**Work to be completed**
When you reach the line with "membran RO jika Anda melihat penurunan" in the data below, begin printing lines exactly, and stop once the line with "ご予約はページ下部、もしくは" has been printed.

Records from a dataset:
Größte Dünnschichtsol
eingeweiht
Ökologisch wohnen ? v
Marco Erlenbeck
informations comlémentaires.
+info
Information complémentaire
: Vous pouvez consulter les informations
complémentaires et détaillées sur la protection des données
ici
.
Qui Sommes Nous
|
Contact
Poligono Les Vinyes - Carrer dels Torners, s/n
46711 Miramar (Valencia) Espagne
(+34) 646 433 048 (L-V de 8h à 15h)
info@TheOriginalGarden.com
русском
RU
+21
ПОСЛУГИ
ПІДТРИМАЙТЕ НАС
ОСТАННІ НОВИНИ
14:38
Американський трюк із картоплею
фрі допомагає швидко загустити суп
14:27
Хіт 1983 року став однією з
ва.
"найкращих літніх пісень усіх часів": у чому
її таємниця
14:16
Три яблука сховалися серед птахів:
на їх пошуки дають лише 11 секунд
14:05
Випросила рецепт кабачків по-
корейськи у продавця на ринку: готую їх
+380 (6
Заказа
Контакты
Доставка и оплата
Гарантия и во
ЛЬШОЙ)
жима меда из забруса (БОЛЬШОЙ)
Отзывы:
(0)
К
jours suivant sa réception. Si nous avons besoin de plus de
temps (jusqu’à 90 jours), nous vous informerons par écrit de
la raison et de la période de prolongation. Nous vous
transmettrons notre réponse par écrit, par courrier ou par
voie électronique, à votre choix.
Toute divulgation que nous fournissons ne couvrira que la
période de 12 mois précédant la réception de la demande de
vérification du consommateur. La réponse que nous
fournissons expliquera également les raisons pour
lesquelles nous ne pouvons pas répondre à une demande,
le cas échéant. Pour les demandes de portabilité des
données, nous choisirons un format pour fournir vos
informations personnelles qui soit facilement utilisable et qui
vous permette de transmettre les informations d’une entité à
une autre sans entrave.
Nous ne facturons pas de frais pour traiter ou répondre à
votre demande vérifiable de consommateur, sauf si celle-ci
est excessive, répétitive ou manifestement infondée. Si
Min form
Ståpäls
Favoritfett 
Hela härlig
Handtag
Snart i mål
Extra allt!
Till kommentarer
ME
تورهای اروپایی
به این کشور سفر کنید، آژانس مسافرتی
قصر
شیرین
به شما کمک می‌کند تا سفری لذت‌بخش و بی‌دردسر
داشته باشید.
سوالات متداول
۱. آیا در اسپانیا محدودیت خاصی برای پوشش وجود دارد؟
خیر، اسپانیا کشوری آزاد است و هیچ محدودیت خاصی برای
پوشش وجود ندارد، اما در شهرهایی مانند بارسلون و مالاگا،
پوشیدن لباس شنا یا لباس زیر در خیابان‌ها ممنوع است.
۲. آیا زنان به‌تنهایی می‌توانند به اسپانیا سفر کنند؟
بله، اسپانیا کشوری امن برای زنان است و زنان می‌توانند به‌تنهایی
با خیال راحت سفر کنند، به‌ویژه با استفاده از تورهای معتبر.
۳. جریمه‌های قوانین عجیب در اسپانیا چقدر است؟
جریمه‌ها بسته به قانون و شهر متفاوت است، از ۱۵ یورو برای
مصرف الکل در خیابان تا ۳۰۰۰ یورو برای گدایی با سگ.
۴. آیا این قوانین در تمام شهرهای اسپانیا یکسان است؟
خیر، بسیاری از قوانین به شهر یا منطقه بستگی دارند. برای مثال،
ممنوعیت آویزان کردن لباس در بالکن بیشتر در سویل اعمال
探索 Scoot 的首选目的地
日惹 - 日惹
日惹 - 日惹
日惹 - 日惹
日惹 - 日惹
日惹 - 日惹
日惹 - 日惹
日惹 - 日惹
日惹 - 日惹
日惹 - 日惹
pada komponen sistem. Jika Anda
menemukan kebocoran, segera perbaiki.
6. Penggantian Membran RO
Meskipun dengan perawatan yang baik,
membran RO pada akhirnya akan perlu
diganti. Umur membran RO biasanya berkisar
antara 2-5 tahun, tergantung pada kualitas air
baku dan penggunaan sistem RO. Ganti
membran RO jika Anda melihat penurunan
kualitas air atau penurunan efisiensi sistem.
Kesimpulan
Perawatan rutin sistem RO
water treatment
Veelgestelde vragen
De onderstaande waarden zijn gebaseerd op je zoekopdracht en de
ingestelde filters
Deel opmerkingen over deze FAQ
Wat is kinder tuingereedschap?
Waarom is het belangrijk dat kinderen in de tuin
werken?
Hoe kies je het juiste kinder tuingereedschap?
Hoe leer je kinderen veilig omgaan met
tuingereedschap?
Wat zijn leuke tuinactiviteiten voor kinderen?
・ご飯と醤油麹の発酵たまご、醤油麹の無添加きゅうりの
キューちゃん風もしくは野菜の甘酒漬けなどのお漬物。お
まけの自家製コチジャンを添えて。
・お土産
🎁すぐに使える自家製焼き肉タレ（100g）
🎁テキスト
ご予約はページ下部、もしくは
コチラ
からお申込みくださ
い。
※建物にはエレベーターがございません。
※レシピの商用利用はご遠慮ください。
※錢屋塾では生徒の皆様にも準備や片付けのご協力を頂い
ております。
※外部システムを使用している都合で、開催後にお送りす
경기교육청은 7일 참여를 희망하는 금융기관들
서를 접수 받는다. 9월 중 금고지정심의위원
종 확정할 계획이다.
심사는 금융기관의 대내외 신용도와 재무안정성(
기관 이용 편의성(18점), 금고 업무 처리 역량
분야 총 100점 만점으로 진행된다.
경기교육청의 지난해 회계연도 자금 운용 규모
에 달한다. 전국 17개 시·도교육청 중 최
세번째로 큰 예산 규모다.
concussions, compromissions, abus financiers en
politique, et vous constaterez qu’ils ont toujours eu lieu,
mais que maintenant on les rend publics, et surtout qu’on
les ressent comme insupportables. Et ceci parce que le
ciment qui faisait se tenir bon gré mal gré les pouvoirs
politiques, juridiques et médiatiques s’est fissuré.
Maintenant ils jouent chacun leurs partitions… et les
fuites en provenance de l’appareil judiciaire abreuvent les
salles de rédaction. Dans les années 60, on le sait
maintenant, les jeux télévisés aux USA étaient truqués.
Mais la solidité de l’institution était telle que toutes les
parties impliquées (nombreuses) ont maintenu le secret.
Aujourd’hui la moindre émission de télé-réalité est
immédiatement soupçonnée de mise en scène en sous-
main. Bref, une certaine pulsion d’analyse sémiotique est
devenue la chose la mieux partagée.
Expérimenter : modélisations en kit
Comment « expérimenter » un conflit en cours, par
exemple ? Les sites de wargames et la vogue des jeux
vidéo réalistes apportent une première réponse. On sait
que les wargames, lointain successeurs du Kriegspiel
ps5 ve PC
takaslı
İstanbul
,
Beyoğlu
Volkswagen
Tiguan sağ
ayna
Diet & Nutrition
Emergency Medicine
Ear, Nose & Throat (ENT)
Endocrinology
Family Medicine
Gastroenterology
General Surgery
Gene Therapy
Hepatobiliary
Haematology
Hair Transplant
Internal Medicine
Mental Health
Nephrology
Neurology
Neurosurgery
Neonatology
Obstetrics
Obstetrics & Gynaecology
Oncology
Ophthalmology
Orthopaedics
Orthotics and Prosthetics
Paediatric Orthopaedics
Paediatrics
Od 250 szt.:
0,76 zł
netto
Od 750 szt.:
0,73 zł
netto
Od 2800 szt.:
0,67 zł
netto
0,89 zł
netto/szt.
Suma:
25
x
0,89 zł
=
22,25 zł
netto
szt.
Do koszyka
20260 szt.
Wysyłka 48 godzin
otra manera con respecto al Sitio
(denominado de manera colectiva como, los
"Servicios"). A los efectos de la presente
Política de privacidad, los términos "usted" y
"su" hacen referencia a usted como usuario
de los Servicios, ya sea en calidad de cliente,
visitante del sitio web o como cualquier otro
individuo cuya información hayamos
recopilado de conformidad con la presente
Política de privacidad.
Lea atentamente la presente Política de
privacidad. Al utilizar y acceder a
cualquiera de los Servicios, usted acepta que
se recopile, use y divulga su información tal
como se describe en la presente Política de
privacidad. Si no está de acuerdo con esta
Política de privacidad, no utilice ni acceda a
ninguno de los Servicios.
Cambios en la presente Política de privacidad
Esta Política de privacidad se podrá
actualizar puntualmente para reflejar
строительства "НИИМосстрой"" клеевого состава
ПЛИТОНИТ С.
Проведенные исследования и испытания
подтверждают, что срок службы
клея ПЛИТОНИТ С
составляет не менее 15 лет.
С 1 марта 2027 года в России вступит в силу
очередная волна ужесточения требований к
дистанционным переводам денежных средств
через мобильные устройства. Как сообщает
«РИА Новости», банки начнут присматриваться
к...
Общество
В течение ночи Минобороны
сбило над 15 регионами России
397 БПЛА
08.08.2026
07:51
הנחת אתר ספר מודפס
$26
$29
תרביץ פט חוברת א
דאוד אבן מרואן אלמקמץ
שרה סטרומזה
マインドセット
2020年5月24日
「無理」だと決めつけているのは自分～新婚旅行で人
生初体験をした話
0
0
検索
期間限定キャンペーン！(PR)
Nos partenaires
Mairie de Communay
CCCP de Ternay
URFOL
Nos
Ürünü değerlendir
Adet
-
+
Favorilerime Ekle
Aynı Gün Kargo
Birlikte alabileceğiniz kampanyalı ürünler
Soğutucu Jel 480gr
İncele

**Written answer**
membran RO jika Anda melihat penurunan
kualitas air atau penurunan efisiensi sistem.
Kesimpulan
Perawatan rutin sistem RO
water treatment
Veelgestelde vragen
De onderstaande waarden zijn gebaseerd op je zoekopdracht en de
ingestelde filters
Deel opmerkingen over deze FAQ
Wat is kinder tuingereedschap?
Waarom is het belangrijk dat kinderen in de tuin
werken?
Hoe kies je het juiste kinder tuingereedschap?
Hoe leer je kinderen veilig omgaan met
tuingereedschap?
Wat zijn leuke tuinactiviteiten voor kinderen?
・ご飯と醤油麹の発酵たまご、醤油麹の無添加きゅうりの
キューちゃん風もしくは野菜の甘酒漬けなどのお漬物。お
まけの自家製コチジャンを添えて。
・お土産
🎁すぐに使える自家製焼き肉タレ（100g）
🎁テキスト
ご予約はページ下部、もしくは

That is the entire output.